— TASK DIRECTIONS —
Return every line from the records below that has the word "Avaliação".

— DATA FOR ANALYSIS —

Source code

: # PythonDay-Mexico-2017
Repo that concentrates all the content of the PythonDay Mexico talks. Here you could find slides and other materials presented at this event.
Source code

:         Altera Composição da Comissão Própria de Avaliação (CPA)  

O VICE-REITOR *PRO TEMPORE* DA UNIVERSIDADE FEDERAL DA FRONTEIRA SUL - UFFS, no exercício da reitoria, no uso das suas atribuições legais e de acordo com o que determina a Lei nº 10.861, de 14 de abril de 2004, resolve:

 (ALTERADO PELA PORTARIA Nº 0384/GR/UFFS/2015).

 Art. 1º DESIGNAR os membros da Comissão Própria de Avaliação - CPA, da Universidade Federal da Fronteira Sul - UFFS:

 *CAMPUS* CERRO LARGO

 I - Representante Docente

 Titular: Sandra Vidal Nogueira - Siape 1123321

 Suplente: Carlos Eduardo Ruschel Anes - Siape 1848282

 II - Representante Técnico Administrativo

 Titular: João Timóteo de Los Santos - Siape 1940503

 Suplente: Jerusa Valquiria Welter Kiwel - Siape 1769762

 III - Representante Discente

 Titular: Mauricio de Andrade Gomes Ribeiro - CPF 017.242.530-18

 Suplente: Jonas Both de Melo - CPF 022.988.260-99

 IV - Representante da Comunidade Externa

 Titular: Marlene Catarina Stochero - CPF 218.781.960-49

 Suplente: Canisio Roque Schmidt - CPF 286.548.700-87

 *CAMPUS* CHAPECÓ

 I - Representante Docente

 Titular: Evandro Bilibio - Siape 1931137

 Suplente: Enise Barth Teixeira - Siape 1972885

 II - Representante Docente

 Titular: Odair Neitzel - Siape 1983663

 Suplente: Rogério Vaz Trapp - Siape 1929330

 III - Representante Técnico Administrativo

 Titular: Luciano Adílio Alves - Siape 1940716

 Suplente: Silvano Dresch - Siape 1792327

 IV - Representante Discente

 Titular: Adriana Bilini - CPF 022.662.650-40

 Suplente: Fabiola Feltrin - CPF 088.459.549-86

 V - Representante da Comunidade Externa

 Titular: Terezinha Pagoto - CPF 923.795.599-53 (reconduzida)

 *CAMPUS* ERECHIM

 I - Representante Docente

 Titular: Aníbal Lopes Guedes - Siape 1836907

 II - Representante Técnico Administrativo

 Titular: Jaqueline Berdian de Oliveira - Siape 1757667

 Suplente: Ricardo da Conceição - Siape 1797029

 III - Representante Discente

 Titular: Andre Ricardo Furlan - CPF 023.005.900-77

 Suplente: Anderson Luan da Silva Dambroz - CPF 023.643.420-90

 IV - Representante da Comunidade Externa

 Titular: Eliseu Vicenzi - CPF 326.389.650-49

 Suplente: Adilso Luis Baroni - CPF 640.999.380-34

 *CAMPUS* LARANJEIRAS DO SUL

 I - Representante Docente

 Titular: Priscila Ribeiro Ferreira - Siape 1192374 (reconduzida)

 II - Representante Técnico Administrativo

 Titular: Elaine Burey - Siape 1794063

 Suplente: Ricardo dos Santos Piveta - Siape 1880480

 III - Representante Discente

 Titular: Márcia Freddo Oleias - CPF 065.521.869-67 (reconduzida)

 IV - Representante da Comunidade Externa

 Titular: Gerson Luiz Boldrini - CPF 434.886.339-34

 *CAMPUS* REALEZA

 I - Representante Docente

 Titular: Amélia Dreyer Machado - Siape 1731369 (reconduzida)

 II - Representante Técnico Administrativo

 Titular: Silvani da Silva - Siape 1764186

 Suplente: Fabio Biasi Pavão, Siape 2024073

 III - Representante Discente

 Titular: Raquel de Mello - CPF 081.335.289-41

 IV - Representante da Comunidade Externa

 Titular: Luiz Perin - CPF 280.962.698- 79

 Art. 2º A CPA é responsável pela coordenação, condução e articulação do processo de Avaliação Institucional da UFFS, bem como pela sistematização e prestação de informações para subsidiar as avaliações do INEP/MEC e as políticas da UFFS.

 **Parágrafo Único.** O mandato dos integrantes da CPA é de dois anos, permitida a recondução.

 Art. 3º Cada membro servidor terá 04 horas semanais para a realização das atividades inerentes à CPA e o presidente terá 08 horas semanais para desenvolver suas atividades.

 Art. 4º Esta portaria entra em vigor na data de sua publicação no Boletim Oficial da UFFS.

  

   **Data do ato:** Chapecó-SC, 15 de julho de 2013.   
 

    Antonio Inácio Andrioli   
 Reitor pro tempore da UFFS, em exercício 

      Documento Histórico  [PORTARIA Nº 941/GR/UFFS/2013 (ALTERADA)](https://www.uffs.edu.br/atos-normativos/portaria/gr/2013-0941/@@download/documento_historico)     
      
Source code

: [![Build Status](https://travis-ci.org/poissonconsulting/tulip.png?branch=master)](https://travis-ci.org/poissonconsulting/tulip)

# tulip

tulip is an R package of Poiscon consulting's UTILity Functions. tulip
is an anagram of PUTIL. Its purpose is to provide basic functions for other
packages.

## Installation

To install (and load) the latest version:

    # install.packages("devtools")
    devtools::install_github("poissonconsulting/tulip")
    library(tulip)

— EXPECTED OUTPUT —
:         Altera Composição da Comissão Própria de Avaliação (CPA)  
 Art. 1º DESIGNAR os membros da Comissão Própria de Avaliação - CPA, da Universidade Federal da Fronteira Sul - UFFS:
 Art. 2º A CPA é responsável pela coordenação, condução e articulação do processo de Avaliação Institucional da UFFS, bem como pela sistematização e prestação de informações para subsidiar as avaliações do INEP/MEC e as políticas da UFFS.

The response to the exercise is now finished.